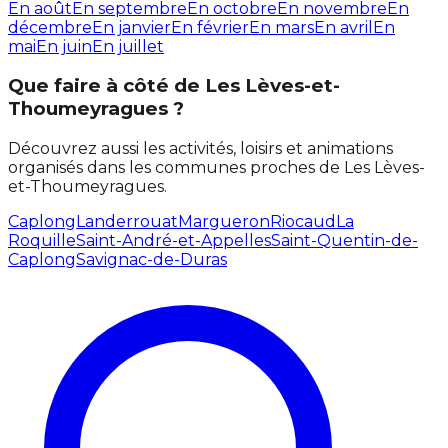
En août
En septembre
En octobre
En novembre
En
décembre
En janvier
En février
En mars
En avril
En
mai
En juin
En juillet
Que faire à côté de Les Lèves-et-
Thoumeyragues ?
Découvrez aussi les activités, loisirs et animations
organisés dans les communes proches de Les Lèves-
et-Thoumeyragues.
Caplong
Landerrouat
Margueron
Riocaud
La
Roquille
Saint-André-et-Appelles
Saint-Quentin-de-
Caplong
Savignac-de-Duras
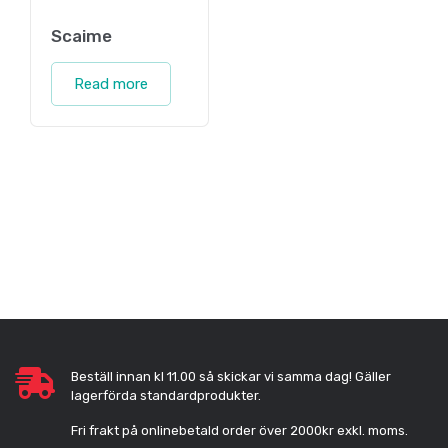
Scaime
Read more
Beställ innan kl 11.00 så skickar vi samma dag! Gäller
lagerförda standardprodukter.
Fri frakt på onlinebetald order över 2000kr exkl. moms.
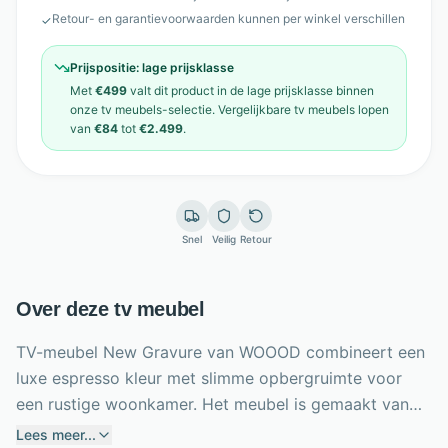
Retour- en garantievoorwaarden kunnen per winkel verschillen
✓
Prijspositie:
lage prijsklasse
Met
€499
valt dit product in de
lage prijsklasse
binnen
onze
tv meubels
-selectie. Vergelijkbare
tv meubels
lopen
van
€84
tot
€2.499
.
Snel
Veilig
Retour
Over deze tv meubel
TV-meubel New Gravure van WOOOD combineert een
luxe espresso kleur met slimme opbergruimte voor
een rustige woonkamer. Het meubel is gemaakt van
essenhout, essenfineer en spaanplaat, afgewerkt met
Lees meer...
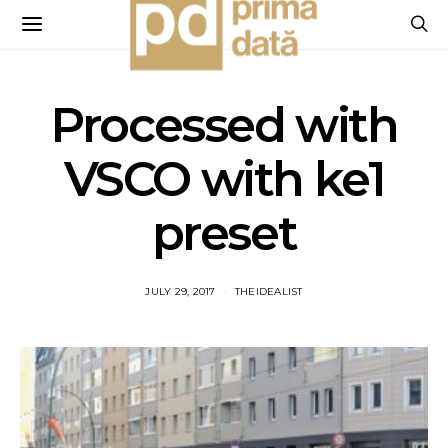
Processed with
VSCO with ke1
preset
JULY 29, 2017
THEIDEALIST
== == ==
What is expected - Copy out every line above word for word, in the same order, but leave out the pictures.

Result of this exercise -
En août
En septembre
En octobre
En novembre
En
décembre
En janvier
En février
En mars
En avril
En
mai
En juin
En juillet
Que faire à côté de Les Lèves-et-
Thoumeyragues ?
Découvrez aussi les activités, loisirs et animations
organisés dans les communes proches de Les Lèves-
et-Thoumeyragues.
Caplong
Landerrouat
Margueron
Riocaud
La
Roquille
Saint-André-et-Appelles
Saint-Quentin-de-
Caplong
Savignac-de-Duras
Scaime
Read more
Beställ innan kl 11.00 så skickar vi samma dag! Gäller
lagerförda standardprodukter.
Fri frakt på onlinebetald order över 2000kr exkl. moms.
Retour- en garantievoorwaarden kunnen per winkel verschillen
✓
Prijspositie:
lage prijsklasse
Met
€499
valt dit product in de
lage prijsklasse
binnen
onze
tv meubels
-selectie. Vergelijkbare
tv meubels
lopen
van
€84
tot
€2.499
.
Snel
Veilig
Retour
Over deze tv meubel
TV-meubel New Gravure van WOOOD combineert een
luxe espresso kleur met slimme opbergruimte voor
een rustige woonkamer. Het meubel is gemaakt van
essenhout, essenfineer en spaanplaat, afgewerkt met
Lees meer...
Processed with
VSCO with ke1
preset
JULY 29, 2017
THEIDEALIST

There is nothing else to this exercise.